# WHAT NEEDS TO BE DONE:
Would you go through the records below and copy each line with the string "four"?

(Hardware design source data)
-.-.-
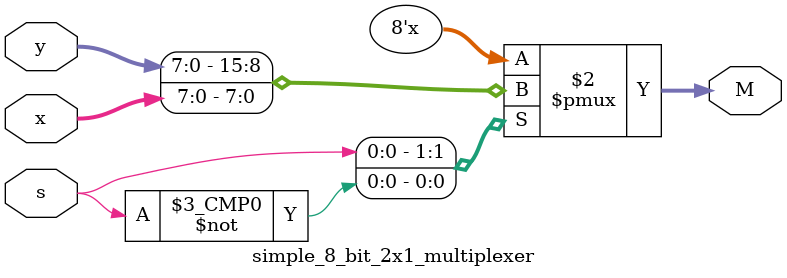
<source format=v>
`timescale 1ns / 1ps


module simple_8_bit_2x1_multiplexer(
    input [7:0] x, y,
    input s,
    output reg [7:0] M
    );
    
    always @(x, y, s)
    begin
        case(s)
        1: M = y;
        0: M = x;
        endcase
    end
    
    
endmodule

</source>
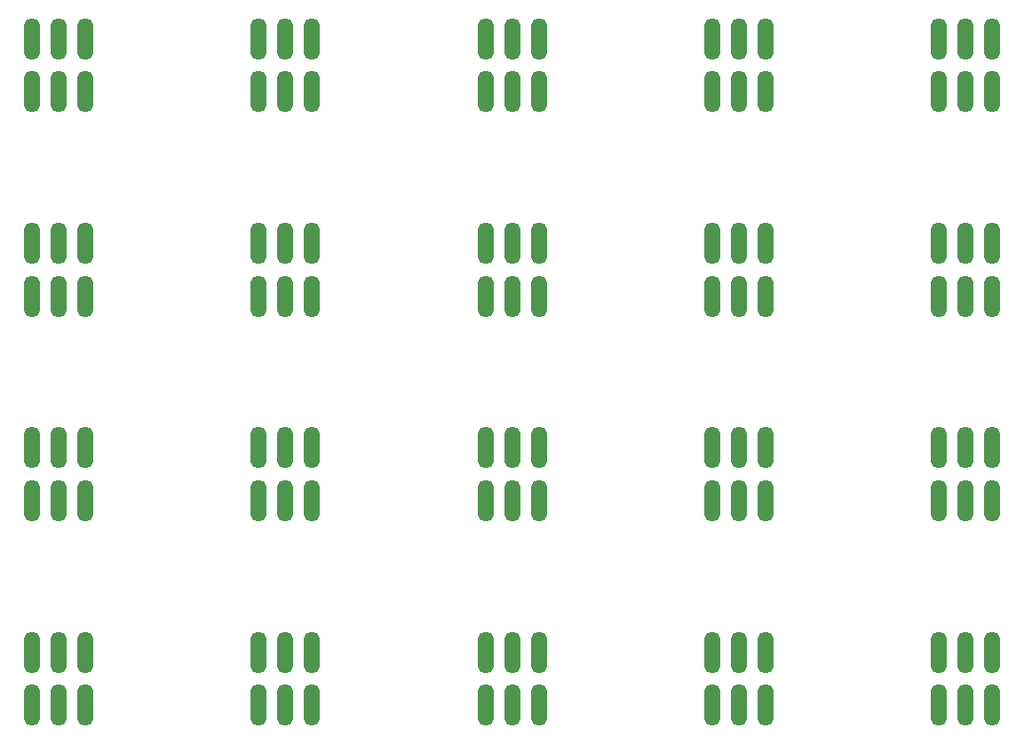
<source format=gbr>
%TF.GenerationSoftware,KiCad,Pcbnew,8.0.4*%
%TF.CreationDate,2024-10-17T13:25:31+11:00*%
%TF.ProjectId,panel,70616e65-6c2e-46b6-9963-61645f706362,rev?*%
%TF.SameCoordinates,Original*%
%TF.FileFunction,Paste,Bot*%
%TF.FilePolarity,Positive*%
%FSLAX46Y46*%
G04 Gerber Fmt 4.6, Leading zero omitted, Abs format (unit mm)*
G04 Created by KiCad (PCBNEW 8.0.4) date 2024-10-17 13:25:31*
%MOMM*%
%LPD*%
G01*
G04 APERTURE LIST*
G04 Aperture macros list*
%AMRoundRect*
0 Rectangle with rounded corners*
0 $1 Rounding radius*
0 $2 $3 $4 $5 $6 $7 $8 $9 X,Y pos of 4 corners*
0 Add a 4 corners polygon primitive as box body*
4,1,4,$2,$3,$4,$5,$6,$7,$8,$9,$2,$3,0*
0 Add four circle primitives for the rounded corners*
1,1,$1+$1,$2,$3*
1,1,$1+$1,$4,$5*
1,1,$1+$1,$6,$7*
1,1,$1+$1,$8,$9*
0 Add four rect primitives between the rounded corners*
20,1,$1+$1,$2,$3,$4,$5,0*
20,1,$1+$1,$4,$5,$6,$7,0*
20,1,$1+$1,$6,$7,$8,$9,0*
20,1,$1+$1,$8,$9,$2,$3,0*%
G04 Aperture macros list end*
%ADD10RoundRect,0.750000X-0.000010X1.250000X-0.000010X-1.250000X0.000010X-1.250000X0.000010X1.250000X0*%
G04 APERTURE END LIST*
D10*
%TO.C,J1*%
X36860000Y-14225000D03*
X39400000Y-14225000D03*
X41940000Y-14225000D03*
X41940000Y-19275000D03*
X39400000Y-19275000D03*
X36860000Y-19275000D03*
%TD*%
%TO.C,J1*%
X80060000Y-72725000D03*
X82600000Y-72725000D03*
X85140000Y-72725000D03*
X85140000Y-77775000D03*
X82600000Y-77775000D03*
X80060000Y-77775000D03*
%TD*%
%TO.C,J1*%
X80060000Y-33725000D03*
X82600000Y-33725000D03*
X85140000Y-33725000D03*
X85140000Y-38775000D03*
X82600000Y-38775000D03*
X80060000Y-38775000D03*
%TD*%
%TO.C,J1*%
X58460000Y-72725000D03*
X61000000Y-72725000D03*
X63540000Y-72725000D03*
X63540000Y-77775000D03*
X61000000Y-77775000D03*
X58460000Y-77775000D03*
%TD*%
%TO.C,J1*%
X36860000Y-72725000D03*
X39400000Y-72725000D03*
X41940000Y-72725000D03*
X41940000Y-77775000D03*
X39400000Y-77775000D03*
X36860000Y-77775000D03*
%TD*%
%TO.C,J1*%
X101660000Y-14225000D03*
X104200000Y-14225000D03*
X106740000Y-14225000D03*
X106740000Y-19275000D03*
X104200000Y-19275000D03*
X101660000Y-19275000D03*
%TD*%
%TO.C,J1*%
X101660000Y-72725000D03*
X104200000Y-72725000D03*
X106740000Y-72725000D03*
X106740000Y-77775000D03*
X104200000Y-77775000D03*
X101660000Y-77775000D03*
%TD*%
%TO.C,J1*%
X101660000Y-53225000D03*
X104200000Y-53225000D03*
X106740000Y-53225000D03*
X106740000Y-58275000D03*
X104200000Y-58275000D03*
X101660000Y-58275000D03*
%TD*%
%TO.C,J1*%
X15260000Y-72725000D03*
X17800000Y-72725000D03*
X20340000Y-72725000D03*
X20340000Y-77775000D03*
X17800000Y-77775000D03*
X15260000Y-77775000D03*
%TD*%
%TO.C,J1*%
X101660000Y-33725000D03*
X104200000Y-33725000D03*
X106740000Y-33725000D03*
X106740000Y-38775000D03*
X104200000Y-38775000D03*
X101660000Y-38775000D03*
%TD*%
%TO.C,J1*%
X58460000Y-53225000D03*
X61000000Y-53225000D03*
X63540000Y-53225000D03*
X63540000Y-58275000D03*
X61000000Y-58275000D03*
X58460000Y-58275000D03*
%TD*%
%TO.C,J1*%
X15260000Y-33725000D03*
X17800000Y-33725000D03*
X20340000Y-33725000D03*
X20340000Y-38775000D03*
X17800000Y-38775000D03*
X15260000Y-38775000D03*
%TD*%
%TO.C,J1*%
X36860000Y-53225000D03*
X39400000Y-53225000D03*
X41940000Y-53225000D03*
X41940000Y-58275000D03*
X39400000Y-58275000D03*
X36860000Y-58275000D03*
%TD*%
%TO.C,J1*%
X36860000Y-33725000D03*
X39400000Y-33725000D03*
X41940000Y-33725000D03*
X41940000Y-38775000D03*
X39400000Y-38775000D03*
X36860000Y-38775000D03*
%TD*%
%TO.C,J1*%
X58460000Y-33725000D03*
X61000000Y-33725000D03*
X63540000Y-33725000D03*
X63540000Y-38775000D03*
X61000000Y-38775000D03*
X58460000Y-38775000D03*
%TD*%
%TO.C,J1*%
X15260000Y-14225000D03*
X17800000Y-14225000D03*
X20340000Y-14225000D03*
X20340000Y-19275000D03*
X17800000Y-19275000D03*
X15260000Y-19275000D03*
%TD*%
%TO.C,J1*%
X80060000Y-53225000D03*
X82600000Y-53225000D03*
X85140000Y-53225000D03*
X85140000Y-58275000D03*
X82600000Y-58275000D03*
X80060000Y-58275000D03*
%TD*%
%TO.C,J1*%
X15260000Y-53225000D03*
X17800000Y-53225000D03*
X20340000Y-53225000D03*
X20340000Y-58275000D03*
X17800000Y-58275000D03*
X15260000Y-58275000D03*
%TD*%
%TO.C,J1*%
X80060000Y-14225000D03*
X82600000Y-14225000D03*
X85140000Y-14225000D03*
X85140000Y-19275000D03*
X82600000Y-19275000D03*
X80060000Y-19275000D03*
%TD*%
%TO.C,J1*%
X58460000Y-14225000D03*
X61000000Y-14225000D03*
X63540000Y-14225000D03*
X63540000Y-19275000D03*
X61000000Y-19275000D03*
X58460000Y-19275000D03*
%TD*%
M02*

</source>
-.-.-
# EXPECTED OUTPUT:
0 Add four circle primitives for the rounded corners*
0 Add four rect primitives between the rounded corners*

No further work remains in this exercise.